A última guerra travada no território gaúcho completa, neste ano, três décadas
Mais do que cicatrizes deixadas nos enfrentamentos de 1978 entre 2 mil índios caingangues e 3 mil agricultores, os seis meses de tocaias, saques e agressões entre índios e colonos pela posse de 14 mil hectares da Reserva Indígena de Nonoai, no norte gaúcho, deixaram um morto, uma centena de feridos e um imenso ódio entre vizinhos. Aos indígenas vitoriosos, coube a terra. Aos colonos derrotados, restou ficar e dar origem ao Movimento dos Trabalhadores Rurais Sem Terra (MST).
Para escrever os bastidores dessa história - os documentos oficiais são escassos, muitos deles foram queimados com o fim do regime militar, Zero Hora obteve depoimentos de personagens que lutaram e articularam o confronto.
O primeiro passo foi descobrir as razões que levaram índios e colonos à guerra.
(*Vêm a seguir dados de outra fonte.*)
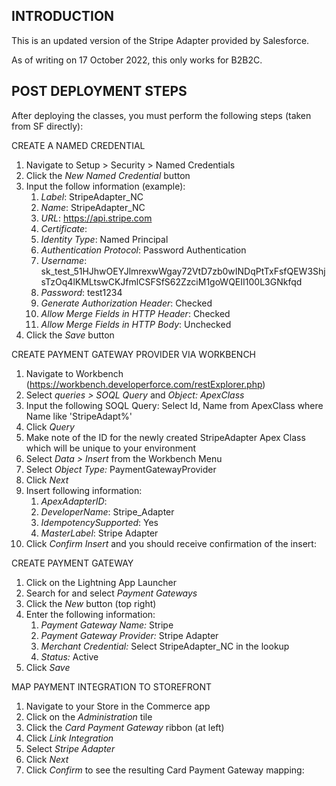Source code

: INTRODUCTION
------------

This is an updated version of the Stripe Adapter provided by Salesforce.

As of writing on 17 October 2022, this only works for B2B2C.

POST DEPLOYMENT STEPS
---------------------

After deploying the classes, you must perform the following steps (taken from SF directly):

CREATE A NAMED CREDENTIAL
1. Navigate to Setup > Security > Named Credentials
2. Click the *New Named Credential* button
3. Input the follow information (example):
    1. *Label*: StripeAdapter_NC
    2. *Name*: StripeAdapter_NC
    3. *URL*: https://api.stripe.com
    4. *Certificate*: <Leave Blank>
    5. *Identity Type*: Named Principal
    6. *Authentication Protocol*: Password Authentication
    7. *Username*: sk_test_51HJhwOEYJlmrexwWgay72VtD7zb0wINDqPtTxFsfQEW3ShjsTzOq4lKMLtswCKJfmlCSFSfS62ZzciM1goWQEII100L3GNkfqd
    8. *Password*: test1234
    9. *Generate Authorization Header*: Checked
    10. *Allow Merge Fields in HTTP Header*: Checked
    11. *Allow Merge Fields in HTTP Body*: Unchecked
4. Click the *Save* button

CREATE PAYMENT GATEWAY PROVIDER VIA WORKBENCH
1. Navigate to Workbench (https://workbench.developerforce.com/restExplorer.php)
2. Select *queries > SOQL Query* and *Object: ApexClass*
3. Input the following SOQL Query: Select Id, Name from ApexClass where Name like 'StripeAdapt%'
4. Click *Query*
5. Make note of the ID for the newly created StripeAdapter Apex Class which will be unique to your environment
6. Select *Data > Insert* from the Workbench Menu
7. Select *Object Type:* PaymentGatewayProvider
8. Click *Next*
9. Insert following information:
    1. *ApexAdapterID*: <Apex Class ID from query result>
    2. *DeveloperName*: Stripe_Adapter
    3. *IdempotencySupported*: Yes
    4. *MasterLabel*: Stripe Adapter
10. Click *Confirm Insert* and you should receive confirmation of the insert:

CREATE PAYMENT GATEWAY
1. Click on the Lightning App Launcher
2. Search for and select *Payment Gateways*
3. Click the *New* button (top right)
4. Enter the following information:
    1. *Payment Gateway Name:* Stripe
    2. *Payment Gateway Provider:* Stripe Adapter
    3. *Merchant Credential:* Select StripeAdapter_NC in the lookup
    4. *Status:* Active
5. Click *Save*

MAP PAYMENT INTEGRATION TO STOREFRONT
1. Navigate to your Store in the Commerce app
2. Click on the *Administration* tile
3. Click the *Card Payment Gateway* ribbon (at left)
4. Click *Link Integration* 
5. Select *Stripe Adapter*
6. Click *Next*
7. Click *Confirm* to see the resulting Card Payment Gateway mapping:

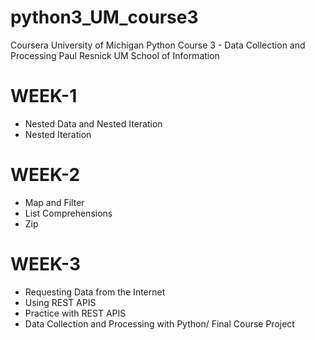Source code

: # python3_UM_course3
Coursera University of Michigan Python Course 3 - Data Collection and Processing 
Paul Resnick 
UM School of Information

# WEEK-1 
- Nested Data and Nested Iteration
- Nested Iteration
   
# WEEK-2 
- Map and Filter
- List Comprehensions
- Zip

# WEEK-3
- Requesting Data from the Internet
- Using REST APIS
- Practice with REST APIS
- Data Collection and Processing with Python/ Final Course Project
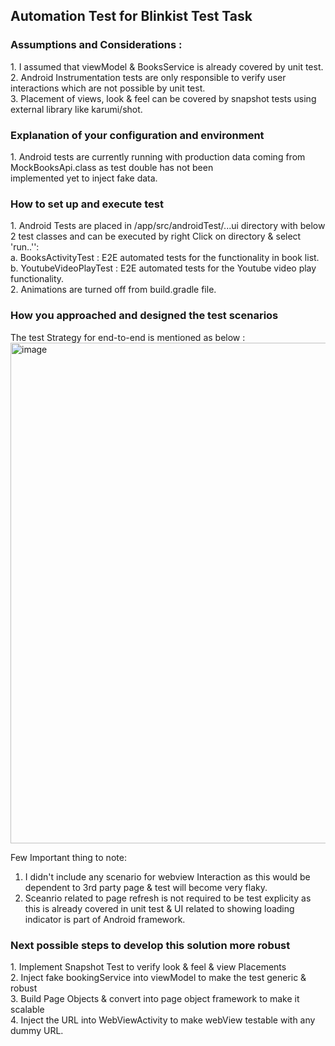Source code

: <h2>Automation Test for Blinkist Test Task</h2>

<h3> Assumptions and Considerations :</h3>
1. I assumed that viewModel & BooksService is already covered by unit test.<br>
2. Android Instrumentation tests are only responsible to verify user interactions which are not possible by unit test.<br>
3. Placement of views, look & feel can be covered by snapshot tests using external library like karumi/shot.<br>


<h3>Explanation of your configuration and environment</h3>
1. Android tests are currently running with production data coming from  MockBooksApi.class as test double has not been<br>
 implemented yet to inject fake data.

<h3>How to set up and execute test</h3>
1. Android Tests are placed in /app/src/androidTest/...ui directory with below 2 test classes and can be executed by right Click on directory & select
 'run..'':<br>
    a. BooksActivityTest : E2E automated tests for the functionality in book list.<br>
    b. YoutubeVideoPlayTest : E2E automated tests for the Youtube video play functionality.<br>
2. Animations are turned off from build.gradle file.<br>

<h3>How you approached and designed the test scenarios</h3>

The test Strategy for end-to-end is mentioned as below :<br>
<img width="801" alt="image" src="https://user-images.githubusercontent.com/42365090/121757315-5c80e600-cb47-11eb-9847-25264ce40ccc.png">

Few Important thing to note:<br>
1. I didn't include any scenario for webview Interaction as this would be dependent to 3rd party page & test will become very flaky.<br>
2. Sceanrio related to page refresh is not required to be test explicity as this is already covered in unit test & UI related to showing loading indicator is part of Android framework.<br>


<h3>Next possible steps to develop this solution more robust</h3>
1.  Implement Snapshot Test to verify look & feel & view Placements<br>
2.  Inject fake bookingService into viewModel to make the test generic & robust<br>
3.  Build Page Objects & convert into page object framework to make it scalable<br>
4.  Inject the URL into WebViewActivity to make webView testable with any dummy URL.<br>

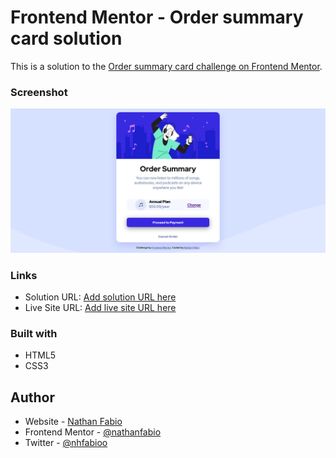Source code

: # Frontend Mentor - Order summary card solution

This is a solution to the [Order summary card challenge on Frontend Mentor](https://www.frontendmentor.io/challenges/order-summary-component-QlPmajDUj).

### Screenshot
<img src="screenshot01.png" alt="screenshot">


### Links

- Solution URL: [Add solution URL here](https://your-solution-url.com)
- Live Site URL: [Add live site URL here](https://your-live-site-url.com)

### Built with
- HTML5
- CSS3

## Author

- Website - [Nathan Fabio](https://www.your-site.com)
- Frontend Mentor - [@nathanfabio](https://www.frontendmentor.io/profile/nathanfabio)
- Twitter - [@nhfabioo](https://www.twitter.com/nhfabioo)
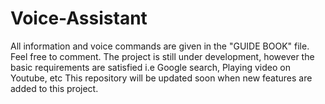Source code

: # Voice-Assistant

All information and voice commands are given in the "GUIDE BOOK" file.
Feel free to comment.
The project is still under development, however the basic requirements are satisfied i.e Google search, Playing video on Youtube, etc
This repository will be updated soon when new features are added to this project.
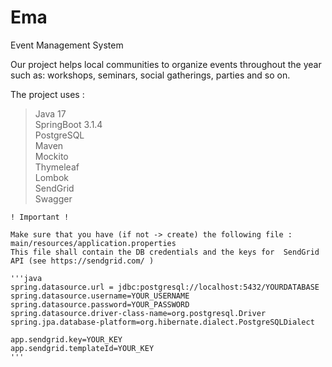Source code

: # Ema
Event Management System

Our project helps local communities to organize events throughout the year such as: workshops, seminars, social gatherings, parties and so on. 

The project uses :
> Java 17  
> SpringBoot 3.1.4  
> PostgreSQL  
> Maven  
> Mockito  
> Thymeleaf  
> Lombok  
> SendGrid  
> Swagger


	! Important !  
	
	Make sure that you have (if not -> create) the following file : main/resources/application.properties   
	This file shall contain the DB credentials and the keys for  SendGrid API (see https://sendgrid.com/ )   
		
	'''java
	spring.datasource.url = jdbc:postgresql://localhost:5432/YOURDATABASE
	spring.datasource.username=YOUR_USERNAME
	spring.datasource.password=YOUR_PASSWORD
	spring.datasource.driver-class-name=org.postgresql.Driver
	spring.jpa.database-platform=org.hibernate.dialect.PostgreSQLDialect
	
    app.sendgrid.key=YOUR_KEY 
    app.sendgrid.templateId=YOUR_KEY
	'''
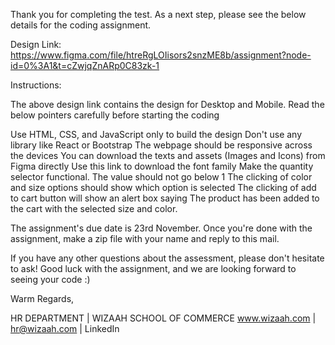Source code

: 
Thank you for completing the test. As a next step, please see the below details for the coding assignment.

Design Link:
https://www.figma.com/file/htreRgLOIisors2snzME8b/assignment?node-id=0%3A1&t=cZwjqZnARp0C83zk-1 





Instructions:

The above design link contains the design for Desktop and Mobile. Read the below pointers carefully before starting the coding

Use HTML, CSS, and JavaScript only to build the design
Don't use any library like React or Bootstrap
The webpage should be responsive across the devices
You can download the texts and assets (Images and Icons) from Figma directly 
Use this link to download the font family
Make the quantity selector functional. The value should not go below 1
The clicking of color and size options should show which option is selected
The clicking of add to cart button will show an alert box saying The product has been added to the cart with the selected size and color.


The assignment's due date is 23rd November. Once you're done with the assignment, make a zip file with your name and reply to this mail.


If you have any other questions about the assessment, please don't hesitate to ask! Good luck with the assignment, and we are looking forward to seeing your code :)



Warm Regards,



HR DEPARTMENT | WIZAAH SCHOOL OF COMMERCE
www.wizaah.com | hr@wizaah.com | LinkedIn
Elas residem no final da década de 50, quando filhos de pequenos agricultores que haviam povoado o norte do Rio Grande do Sul iniciaram o êxodo rumo ao oeste dos Estados de Santa Catarina e Paraná, em busca das terras que já não estavam mais disponíveis na região. No caminho, na divisa do território gaúcho com o catarinense, depararam com vastas extensões cobertas de madeira nobre e escassos habitantes que viviam da caça e da pesca.
Eram as terras caingangues. Uma a uma, as 20 reservas que existiam no território gaúchos demarcadas pela União foram tomadas pelos agricultores.
Em 1978, restavam apenas oito áreas indígenas intactas. Primeiro, os colonos instalavam-se como intrusos. Uma vez estabelecidos, tinham seus títulos de propriedade legalizados por pressão política.
Foi desse maneira que 3 mil agricultores brancos se instalaram, construíram casas e plantaram lavouras na reserva de Nonoai. Começaram a entrar no início dos anos 60 e continuaram mesmo depois do golpe de 1964. No regime militar, inclusive, a ilegalidade foi aperfeiçoada. Fazia-se um contrato de parceria com a Fundação Nacional do Índio (Funai) para explorar a área.
Os intrusos só não expulsaram os caingangues de Nonoai, como fizeram em outras reservas, por causa de um personagem que ocupa a galeria dos heróis ignorados da história oficial do Rio Grande do Sul: o cacique Nelson Xangrê, o homem que, indiretamente, inventou o MST.